AbstractPhosphorus loading to the Everglades from nearby agricultural areas has become a major concern, and is considered to be a significant factor in the encroachment of cattail (Typha domingensis Pers.) and other rapidly growing vegetation into endemic sawgrass (Cladium jamaicense Crantz) marsh. The objectives of this research were to evaluate the variability in turnover of organic C in plant and soil detrital pools along a P enrichment gradient in an Everglades marsh and to identify substrate characteristics and environmental factors controlling C turnover. Potential rates of C mineralization in plant litter and peat were determined by measuring aerobic and anaerobic microbial respiration under controlled conditions in laboratory incubations.
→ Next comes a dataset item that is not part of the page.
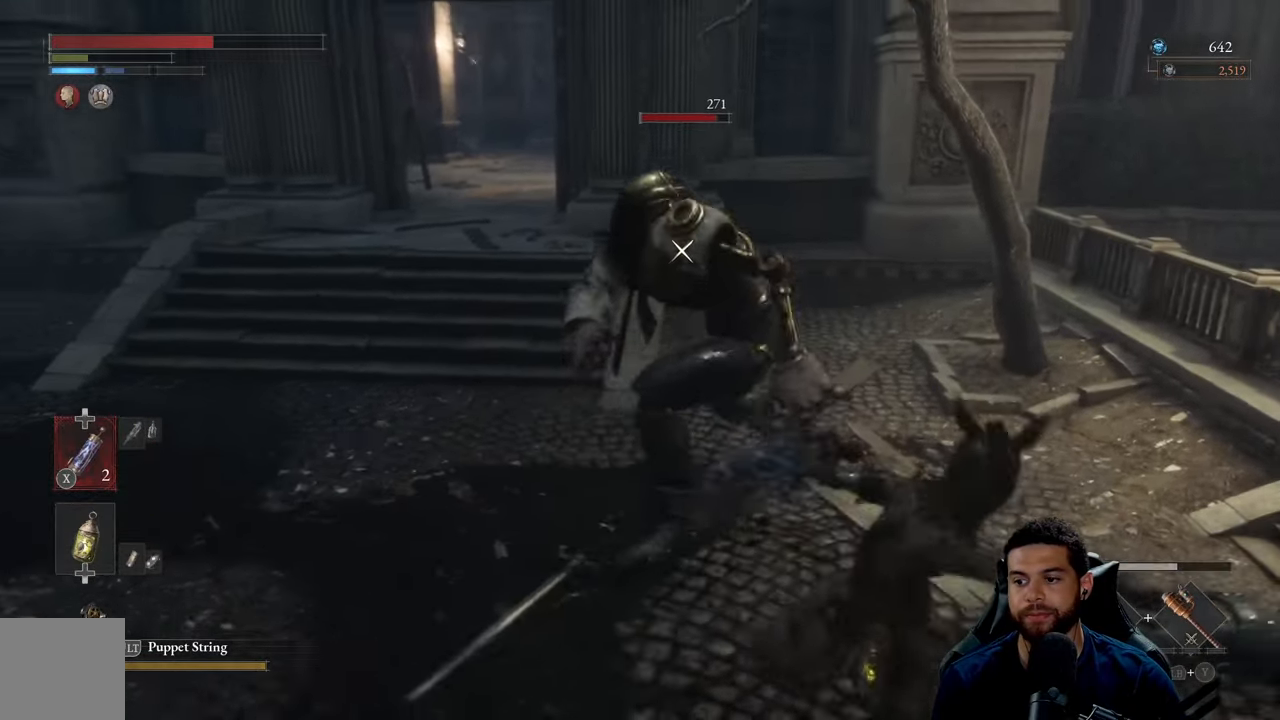
{"buttons": ["B"], "left_stick": "down-right", "right_stick": "center", "events": [[483, "B", "down"]]}
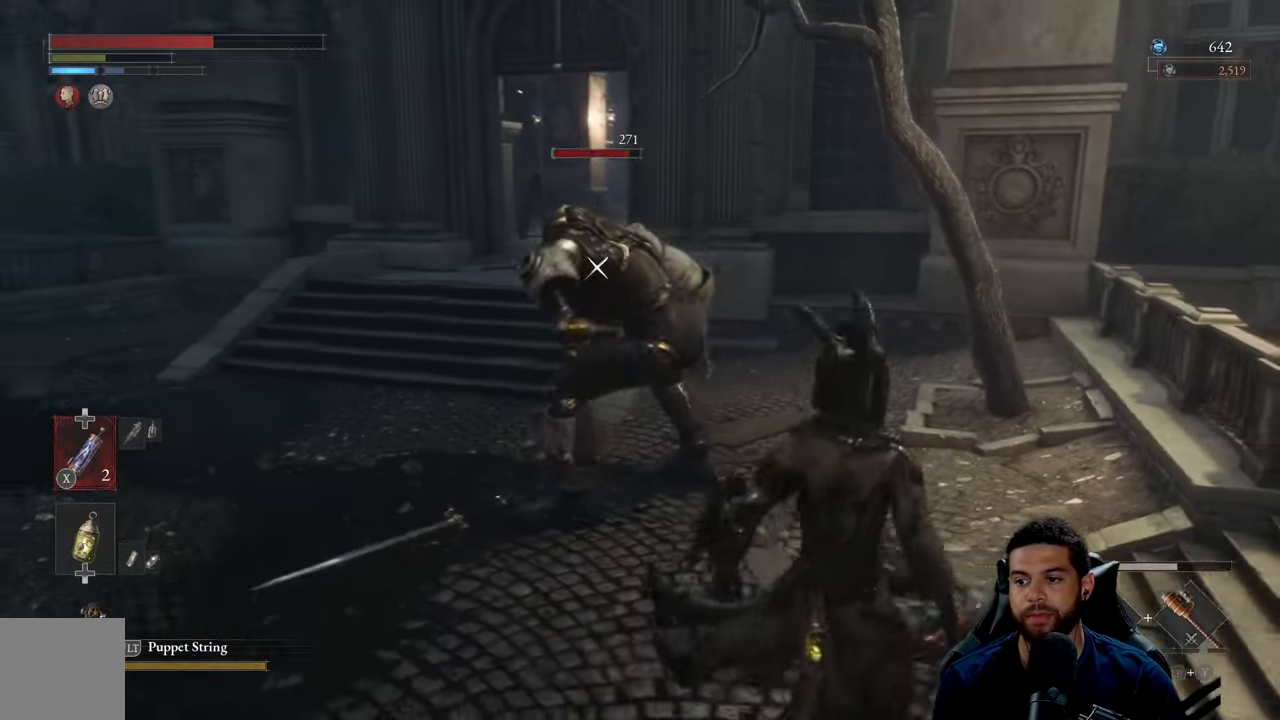
{"buttons": [], "left_stick": "down-right", "right_stick": "center", "events": [[100, "B", "up"]]}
Potential C mineralization decreased with depth and, consequently, substrate age, in the plant‐soil profile. Within individual detrital pools [standing dead plant material, soil litter layer, surface peat (0–10 cm depth) and subsurface peat (10–30 cm depth)], potential C mineralization decreased down gradient from the source of nutrient loading to WCA‐2A. Overall, 91% of the variability in aerobic C mineralization in peat and plant litter was accounted for by substrate P concentration and lignocellulose composition. Anaerobic C mineralization rates were consistently about one‐third of aerobic rates. Results indicated that organic C turnover in detrital pools in WCA‐2A is significantly affected by accelerated P loading, but is also controlled by O2 availability and substrate C quality.